In Real and True AI, Data, Information and "Knowledge Becomes Self-Conscious".

We extend our post, Scientific AI vs. Pseudoscientific AI: Big Tech AI, ML, DL as a pseudoscience and fake technology and mass market fraud , where it was argued how to distinguish scientific AI from pseudoscientific AI , true AI vs. false AI, real AI vs. fake AI, genuine ML vs. counterfeit ML.

Prototyping the AI with humans, and vice versa, the human with AI, making machines mimic human behavior, and vice versa, humans mimicking machines, (humans do bots work, and vice versa, bots do human tasks) that is a "pseudo-AI", or simply a deepfake AI.

AI as "the word of the year"

A global impact "Artificial Intelligence" has on humanity in 2023, whether it will be a force for all prosperity and the Industry 5.0 revolution or apocalyptic destruction - has led AI to be given the title of "word of the year" by Collins Dictionary .

Many smart minds fear that it is a root cause of existential risk, if to believe "the Statement of AI Risk" signed up by a group of concerned AI stakeholders and other notable figures :

"Mitigating the risk of extinction from AI should be a global priority alongside other societal-scale risks such as pandemics and nuclear war".

That could be somehow rationalized as overhyping the narrow-minded weak AI products and services to be so disruptive as bearing the risk of the whole human extinction.

Now, briefly, what is AI, its real challenges and issues, real state of affairs and next future?
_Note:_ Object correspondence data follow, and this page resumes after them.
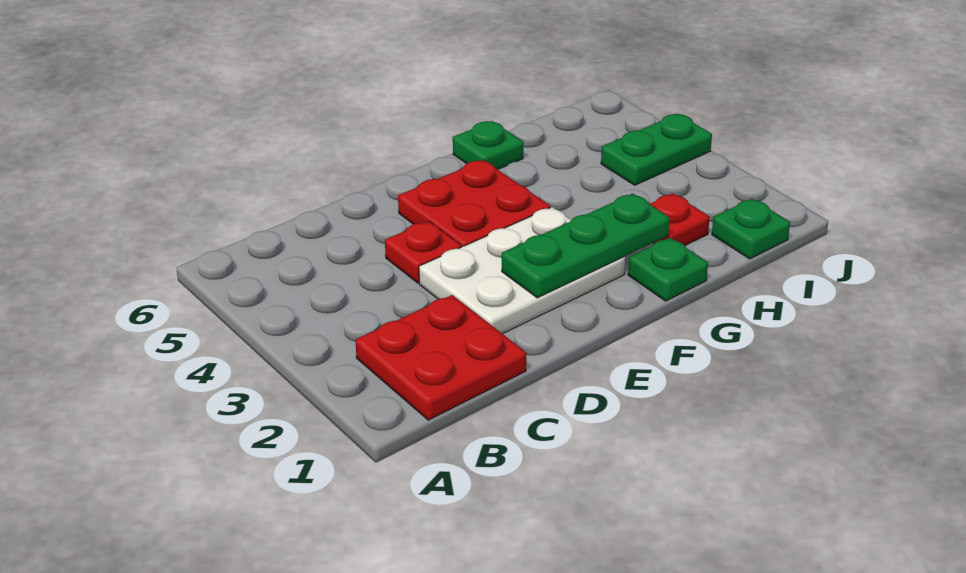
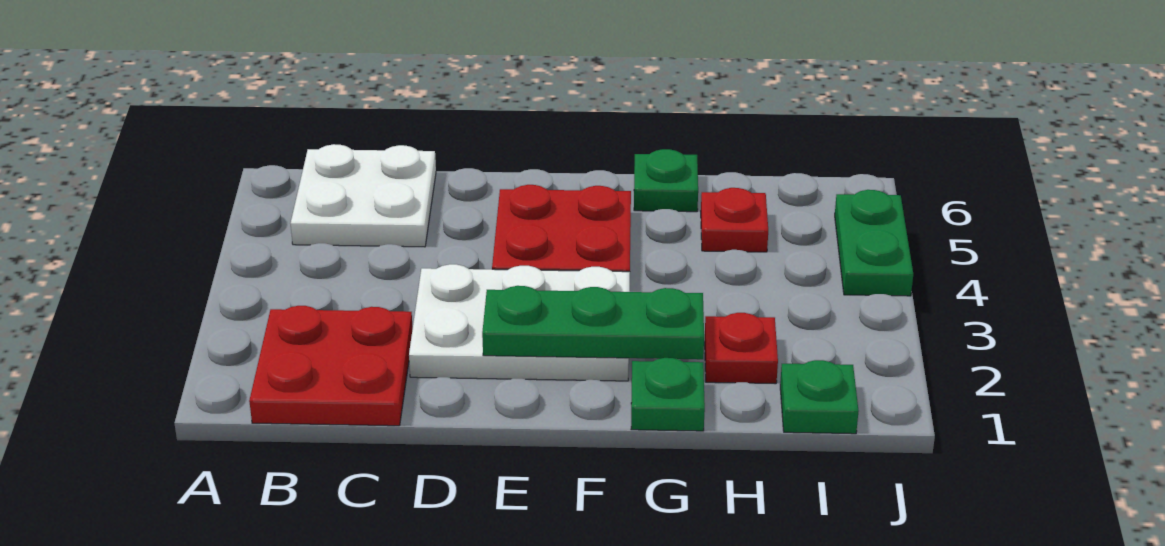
none -> white plate B5:C6 level 1
red plate D4 level 1 -> red plate H5 level 1
green plate I4:J4 level 1 -> green plate J4:J5 level 1

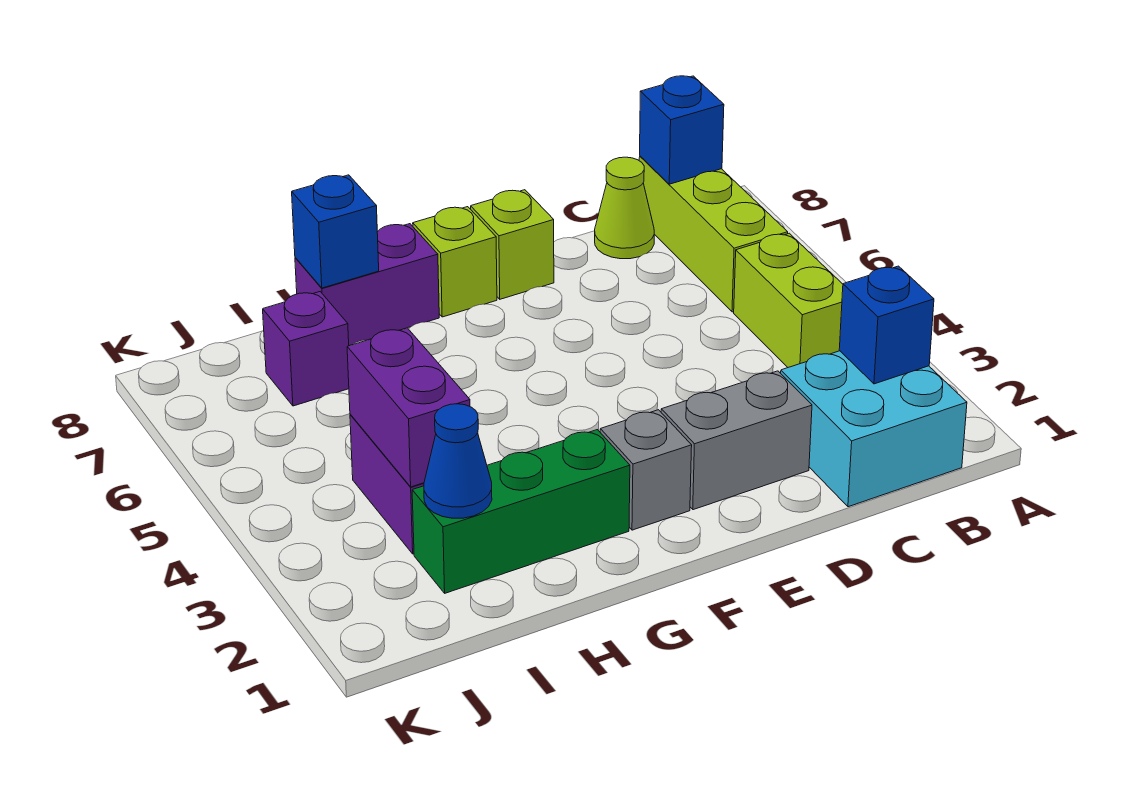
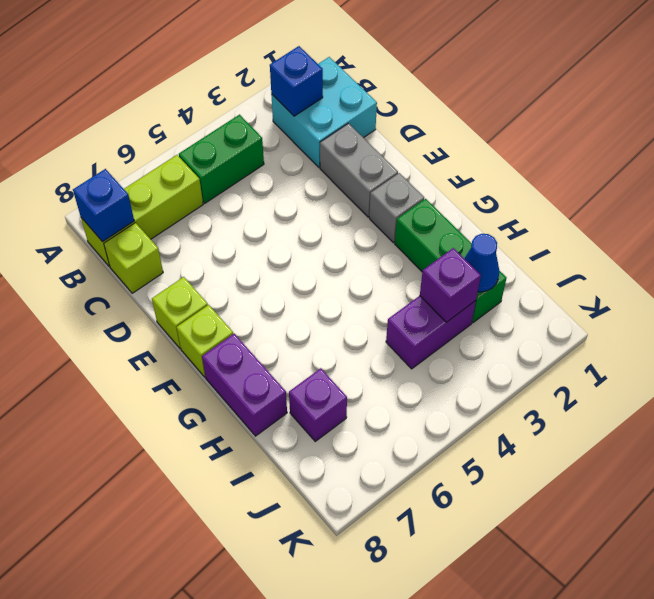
lime brick B4:B5 level 1 -> green brick B4:B5 level 1
lime cone C8 level 1 -> lime brick C8 level 1
blue brick H8 level 2 -> none
purple brick I3:I4 level 2 -> purple brick I3 level 2

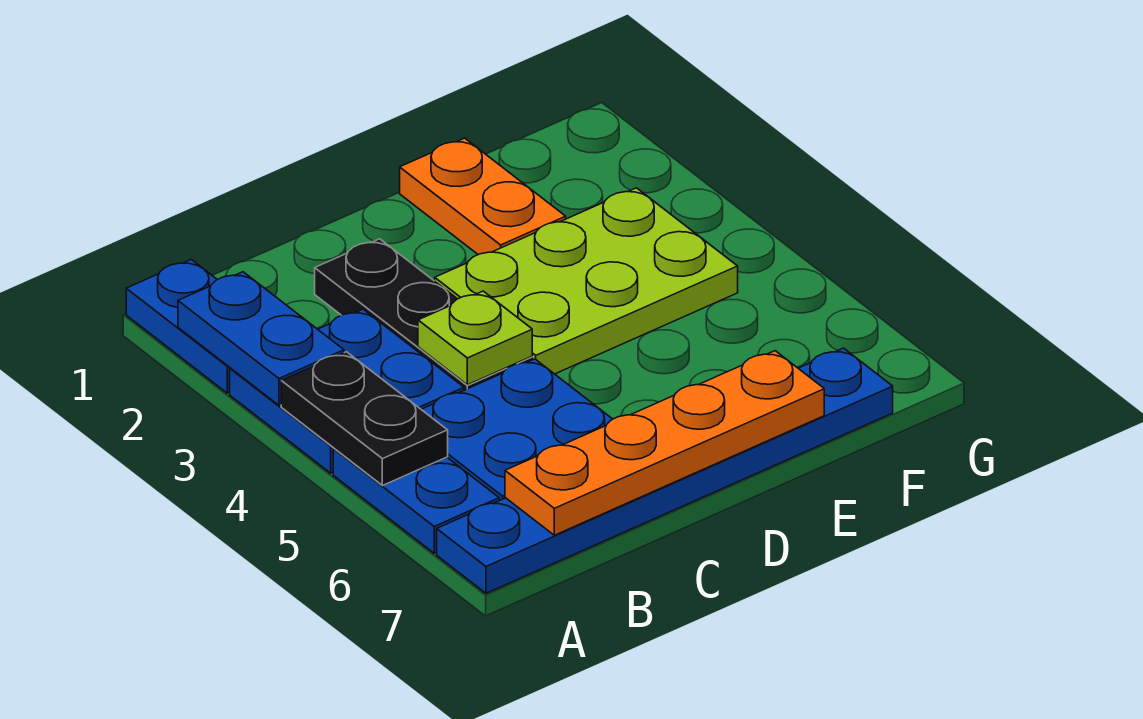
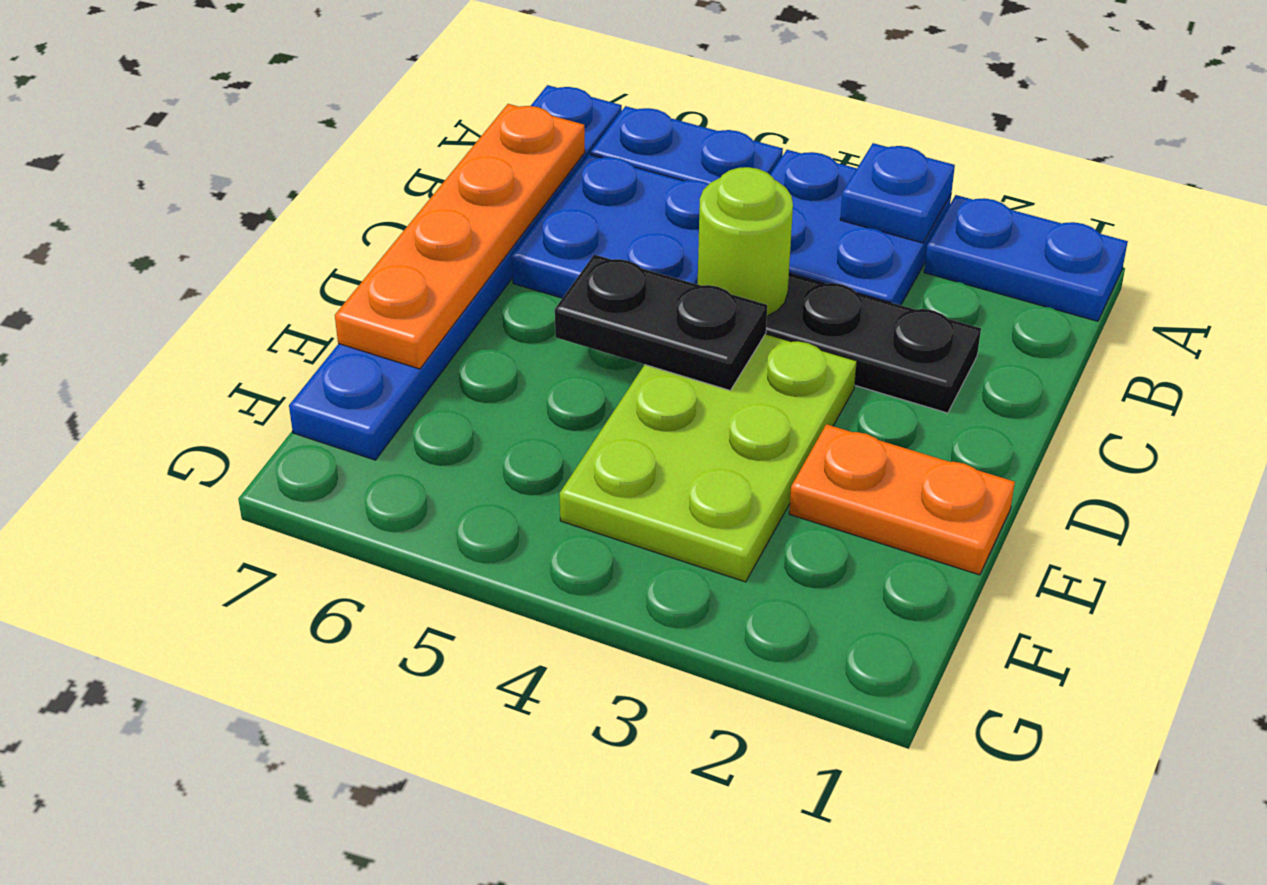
blue plate A2:A3 level 2 -> blue plate A3 level 2
black plate A4:A5 level 2 -> black plate D4:D5 level 2
lime plate C4 level 2 -> lime round brick C4 level 2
What are the today's AI's Challenges?

Let me list them as with an outliner:

pseudoscience , want of scientific knowledge and methods and algorithms

poor data quality and access,

silos and task-specificity.

man-machine integration and interaction,

systemic bias and fairness,

want of transparency and explainability or interpretability,

ethical concerns, security and privacy,

want of regulation and governance,

deepfakes, misinformation and malicious use,

job displacement and resource consumption,

cyberattacks and weaponization...

They are all examples of “important and urgent risks from AI… not the risk of extinction”.

Again, human-like AI technologies with mass robotics and automation has the potential to replace ALL jobs, which can lead to GLOBAL workforce disruptions.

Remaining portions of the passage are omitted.